To register themselves as FPIs, foreign funds would need to submit declaration and undertakings that they were not operating as PCCs, MCVs or any such equivalent structures.
"However, an FPI applicant will not be considered as opaque structure and will be considered for grant of registration if it is required by its regulator or under any law to ring fence its assets and liabilities from other funds / sub funds," SEBI said.
To be eligible to register as FPIs, the foreign fund should be structures being regulated in their home jurisdiction and the funds or their sub-funds should satisfy broad-based eligibility criteria.
The applicants should give an undertaking to provide information regarding its beneficial owners as and when SEBI seeks this information.

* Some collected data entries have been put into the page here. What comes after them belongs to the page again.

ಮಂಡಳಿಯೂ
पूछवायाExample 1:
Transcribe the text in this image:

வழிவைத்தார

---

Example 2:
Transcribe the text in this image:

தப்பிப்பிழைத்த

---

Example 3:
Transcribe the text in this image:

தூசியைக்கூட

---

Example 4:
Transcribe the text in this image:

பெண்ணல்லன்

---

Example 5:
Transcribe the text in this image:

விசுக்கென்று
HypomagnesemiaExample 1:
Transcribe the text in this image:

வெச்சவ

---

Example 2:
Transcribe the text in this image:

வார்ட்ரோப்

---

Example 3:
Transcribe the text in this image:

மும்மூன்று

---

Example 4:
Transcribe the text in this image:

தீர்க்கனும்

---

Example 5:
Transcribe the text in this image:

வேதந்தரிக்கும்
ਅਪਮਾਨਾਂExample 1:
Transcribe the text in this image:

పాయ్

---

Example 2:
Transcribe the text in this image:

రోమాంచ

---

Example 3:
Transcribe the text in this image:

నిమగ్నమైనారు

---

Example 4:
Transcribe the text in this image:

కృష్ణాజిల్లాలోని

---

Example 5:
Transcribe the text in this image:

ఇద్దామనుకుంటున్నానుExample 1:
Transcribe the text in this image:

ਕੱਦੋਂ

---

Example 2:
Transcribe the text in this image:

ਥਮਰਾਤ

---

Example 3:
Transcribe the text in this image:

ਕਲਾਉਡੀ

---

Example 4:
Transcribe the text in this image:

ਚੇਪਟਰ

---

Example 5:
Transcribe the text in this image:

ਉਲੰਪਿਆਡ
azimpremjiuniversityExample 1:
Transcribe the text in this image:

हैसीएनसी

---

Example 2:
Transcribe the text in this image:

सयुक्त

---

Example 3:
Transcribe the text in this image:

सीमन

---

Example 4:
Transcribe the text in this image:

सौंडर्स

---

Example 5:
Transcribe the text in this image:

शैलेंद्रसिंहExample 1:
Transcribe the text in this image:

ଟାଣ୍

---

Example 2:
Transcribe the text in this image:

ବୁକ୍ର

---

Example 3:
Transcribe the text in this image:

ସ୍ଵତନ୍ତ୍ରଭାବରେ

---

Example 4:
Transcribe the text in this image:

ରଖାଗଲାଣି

Under the new regime, select FPIs, excluding high-risk profile entities, only would be allowed to issue participatory notes.

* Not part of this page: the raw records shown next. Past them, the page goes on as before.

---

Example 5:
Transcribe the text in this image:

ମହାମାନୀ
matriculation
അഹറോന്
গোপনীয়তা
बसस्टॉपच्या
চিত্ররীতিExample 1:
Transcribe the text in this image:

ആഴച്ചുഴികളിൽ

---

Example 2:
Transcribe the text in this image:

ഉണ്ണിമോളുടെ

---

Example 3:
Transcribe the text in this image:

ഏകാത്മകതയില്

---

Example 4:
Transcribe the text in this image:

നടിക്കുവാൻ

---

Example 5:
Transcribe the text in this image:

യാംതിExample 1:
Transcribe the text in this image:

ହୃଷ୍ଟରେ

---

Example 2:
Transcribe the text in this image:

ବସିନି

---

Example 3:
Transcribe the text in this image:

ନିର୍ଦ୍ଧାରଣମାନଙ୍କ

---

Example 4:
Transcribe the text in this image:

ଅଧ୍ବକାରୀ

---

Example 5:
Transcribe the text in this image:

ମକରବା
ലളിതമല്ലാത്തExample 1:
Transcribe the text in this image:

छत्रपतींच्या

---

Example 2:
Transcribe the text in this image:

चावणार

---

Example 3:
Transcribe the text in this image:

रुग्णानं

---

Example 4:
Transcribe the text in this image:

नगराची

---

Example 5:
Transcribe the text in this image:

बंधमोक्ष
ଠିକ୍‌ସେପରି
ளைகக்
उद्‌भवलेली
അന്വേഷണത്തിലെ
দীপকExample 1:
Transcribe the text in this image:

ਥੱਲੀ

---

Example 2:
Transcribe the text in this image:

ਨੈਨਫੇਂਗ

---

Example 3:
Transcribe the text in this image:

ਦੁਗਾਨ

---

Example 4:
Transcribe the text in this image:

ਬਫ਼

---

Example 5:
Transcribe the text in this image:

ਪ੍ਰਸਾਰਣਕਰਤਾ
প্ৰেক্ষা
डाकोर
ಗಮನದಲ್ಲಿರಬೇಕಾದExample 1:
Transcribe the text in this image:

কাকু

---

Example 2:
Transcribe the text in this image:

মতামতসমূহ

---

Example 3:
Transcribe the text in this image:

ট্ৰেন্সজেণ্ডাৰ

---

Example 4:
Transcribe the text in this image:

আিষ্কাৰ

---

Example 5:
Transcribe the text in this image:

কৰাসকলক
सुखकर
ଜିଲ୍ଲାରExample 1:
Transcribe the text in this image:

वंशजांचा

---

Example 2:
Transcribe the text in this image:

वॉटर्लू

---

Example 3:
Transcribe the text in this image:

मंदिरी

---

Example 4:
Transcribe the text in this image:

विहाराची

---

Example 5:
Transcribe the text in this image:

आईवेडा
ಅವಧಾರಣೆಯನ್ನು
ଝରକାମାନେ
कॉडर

P-Notes are widely used by overseas high net-worth individuals (HNIs), hedge funds and sub-accounts of foreign institutional investors to invest in Indian markets through registered FIIs as it saves them time and cost.
For the time being, however, foreign funds that have already issued offshore derivative instruments under the existing FII regime will be allowed to continue to make use of the tool in order to ensure a seamless transition, SEBI said.
"Unregulated" foreign funds will not be allowed to issue offshore derivative instruments.
"The ODI (offshore derivative instruments) positions under FII Regulations can continue under the Foreign Portfolio Investors (FPI) regime.
"Also the subscribers who have subscribed to ODIs under FII Regulations can continue to subscribe to ODIs under the FPI regime," SEBI said in a detailed note on its new FPI guidelines.
SEBI said existing entities, which did not have positions through P-Notes, can continue to issue these instruments to registered clients.
"ODI issuers may continue to issue ODIs to those subscribers even if there is a change in their investment manager, provided the incoming investment manager is a regulated entity," the regulator said.
While Category-I FPIs, which deal with entities backed by foreign government, can issue, subscribe to or otherwise deal in ODIs in the same manner as it is being presently done under the FII regime, SEBI has prohibited certain entities under 'Category-II,' or medium-risk investors, from issuing P-Notes.
"Provided that those unregulated broad-based funds, which are classified as Category-II foreign portfolio investor by virtue of their investment manager being appropriately regulated, shall not issue, subscribe or otherwise deal in offshore derivatives instruments directly or indirectly," SEBI said.
All other FPIs would come under Category-III.